Lecturers concerned about academic freedom are meeting at Rhodes this week to debate whether the government has interfered too much in higher education.

Lecturers concerned about academic freedom are meeting at Rhodes this week to debate whether the government has interfered too much in higher education.

Their ongoing discussions  there will be two more of these meetings centre on the report by the Council on Higher Education (CHE) which asked a task team to investigate the line between government regulation and government interference.

At stake for academics is how they think about and take responsibility for the fact that the higher education system in South Africa is failing to help transform society.
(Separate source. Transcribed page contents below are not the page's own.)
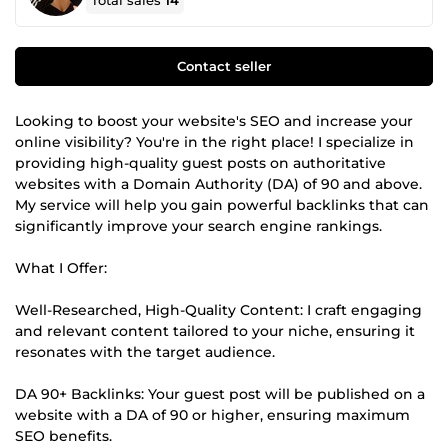
Total sales
14
Contact seller
Looking to boost your website's SEO and increase your
online visibility? You're in the right place! I specialize in
providing high-quality guest posts on authoritative
websites with a Domain Authority (DA) of 90 and above.
My service will help you gain powerful backlinks that can
significantly improve your search engine rankings.
What I Offer:
Well-Researched, High-Quality Content: I craft engaging
and relevant content tailored to your niche, ensuring it
resonates with the target audience.
DA 90+ Backlinks: Your guest post will be published on a
website with a DA of 90 or higher, ensuring maximum
SEO benefits.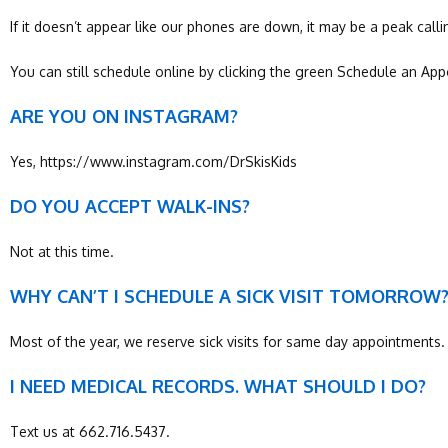
If it doesn’t appear like our phones are down, it may be a peak cal
You can still schedule online by clicking the green Schedule an Ap
ARE YOU ON INSTAGRAM?
Yes, https://www.instagram.com/DrSkisKids
DO YOU ACCEPT WALK-INS?
Not at this time.
WHY CAN’T I SCHEDULE A SICK VISIT TOMORROW
Most of the year, we reserve sick visits for same day appointments
I NEED MEDICAL RECORDS. WHAT SHOULD I DO?
Text us at 662.716.5437.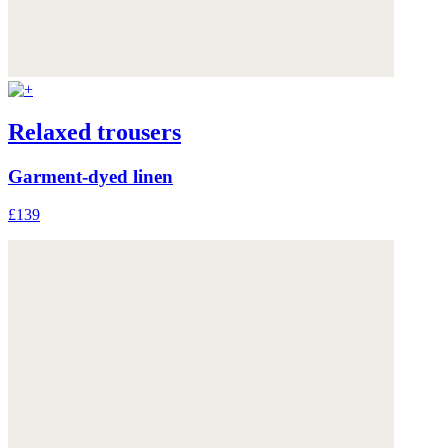
Relaxed trousers
Garment-dyed linen
£139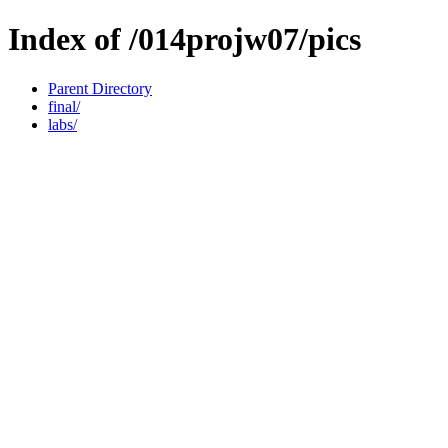
Index of /014projw07/pics
Parent Directory
final/
labs/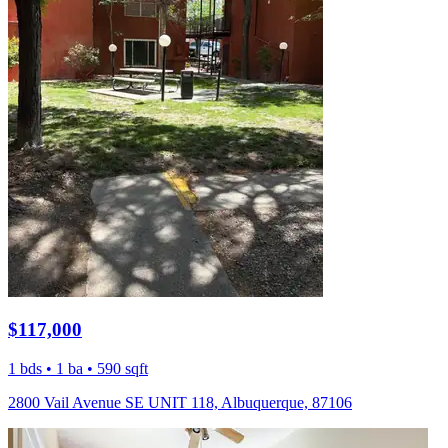
$117,000
1 bds • 1 ba • 590 sqft
2800 Vail Avenue SE UNIT 118, Albuquerque, 87106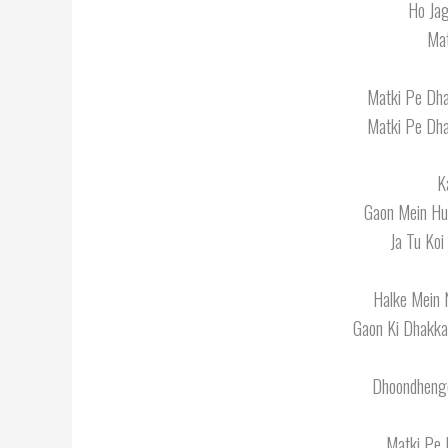
Ho Jag
Mat
Matki Pe Dha
Matki Pe Dha
K
Gaon Mein Hul
Ja Tu Koi
Halke Mein 
Gaon Ki Dhakka
Dhoondhenge
Matki Pe 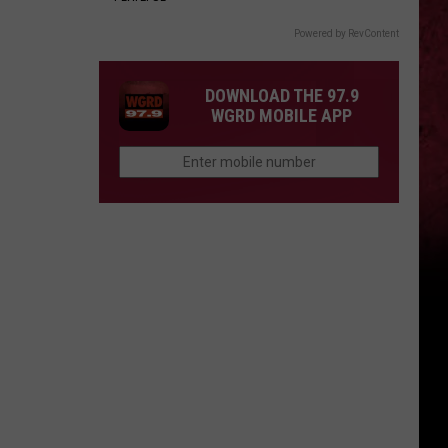
Powered by RevContent
DOWNLOAD THE 97.9
WGRD MOBILE APP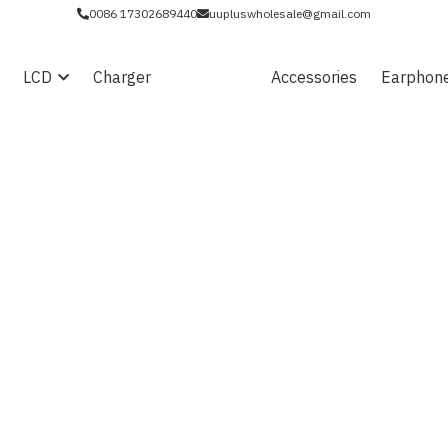
0086 17302689440
uupluswholesale@gmail.com
LCD
Charger
Battery
Accessories
Earphon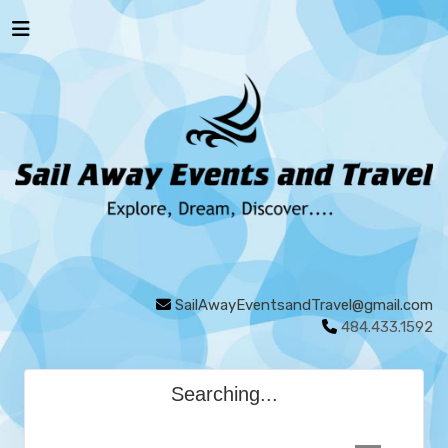
SailAwayEventsandTravel@gmail.com
484.433.1592
Searching...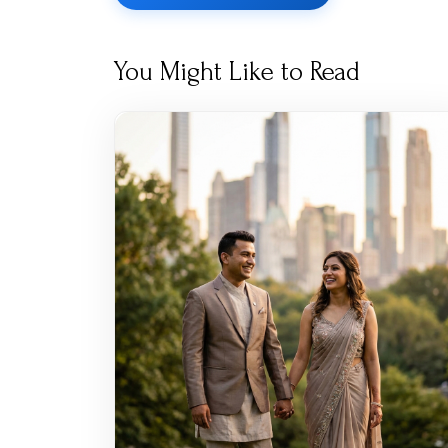
You Might Like to Read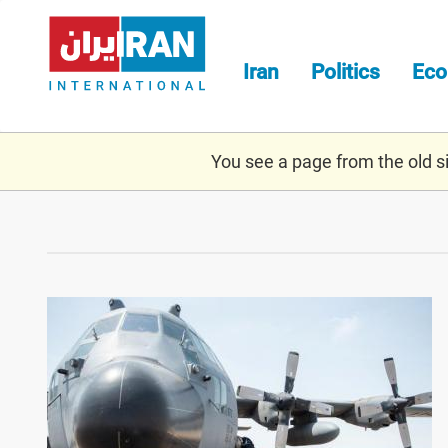
Skip
to
main
Iran
Politics
Ec
content
You see a page from the old sit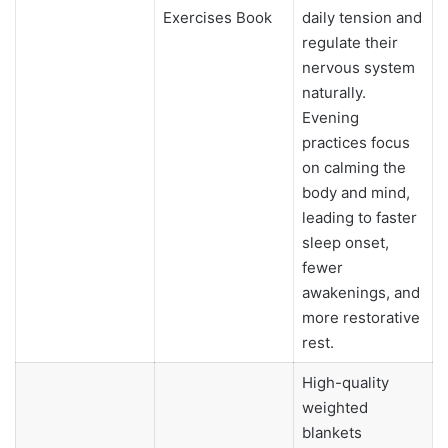
Exercises Book
daily tension and
regulate their
nervous system
naturally.
Evening
practices focus
on calming the
body and mind,
leading to faster
sleep onset,
fewer
awakenings, and
more restorative
rest.
High-quality
weighted
blankets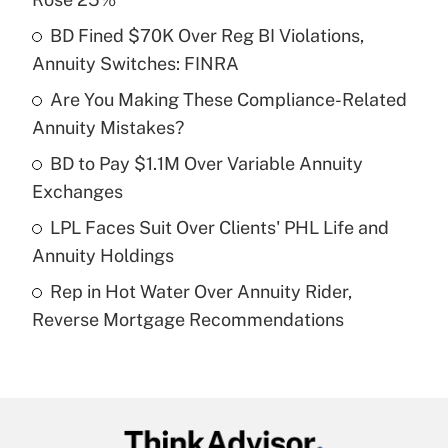
What is the temporary deduction for tip
income?
BD Fined $70K Over Reg BI Violations,
Annuity Switches: FINRA
Get Answer
Are You Making These Compliance-Related
Annuity Mistakes?
Recently Updated Q&As
What is a high deductible health plan for
BD to Pay $1.1M Over Variable Annuity
purposes of an HSA?
Exchanges
Get Answer
LPL Faces Suit Over Clients' PHL Life and
Annuity Holdings
Recently Updated Q&As
Rep in Hot Water Over Annuity Rider,
Are remote workers eligible for leave
under the Family and Medical Leave Act
Reverse Mortgage Recommendations
(FMLA)?
Get Answer
Recently Updated Q&As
Dr Saleem Badat, Vice-Chancellor of Rhodes and convenor of the task team, said in his opening speech: “It’s not just about attending lectures on time and teaching, but it’s a political agenda as well.

It’s time to de-gender, de-racialise and decolonise”. Badat believes that intellectual laziness preventedthe task team from working harder to change the politics of  higher  education.

Prof Jìmí Adésínà of the Rhodes University Sociology Department has a more radical view on the debate. He wants a rethinking of the core of education.

This would entail access to ideas and the right to learn and teach in dignity. “This would be a change from the discriminatory values of the institutionalised racist order which denies a free flow of ideas.”

His presentation focused on the social responsibility and social accountability of intellectuals. Among other things, Adésínà highlighted the responsibility of academics to “give up everything in the name of freedom, not for their benefit, but for the benefit of others”.

Prof André du Toit, a retired professor from the Political Studies Department at UCT and an outspoken proponent of academic freedom, says: “Higher education should not be dictated by the state; it should be an interactive process where the state steers and guides our decisions.”

The academics, from five universities and across the humanities disciplines, will continue the contentious debate around academic freedom.

Organiser of the event, Dr Pedro Tabensky from the Philosophy Department at Rhodes, sees the lectures as a wonderful way to seriously engage academics on this important issue, and adds: “Perhaps our fundamental aim is indeed excellence and nothing more, and only academic institutions know best how to serve these ends.”

Tabensky believes that the academic community should take the lead in accelerating transformation instead of relying on the government.

The conversation will continue later this year, as Badat said in his opening words: “There is no shortage of issues.

We therefore needed to assemble leading scholars to tackle issues surrounding education in order to move forward.” The series of lectures began on Wednesday at the Continuing Education Centre (CEC) and will end today at 3pm.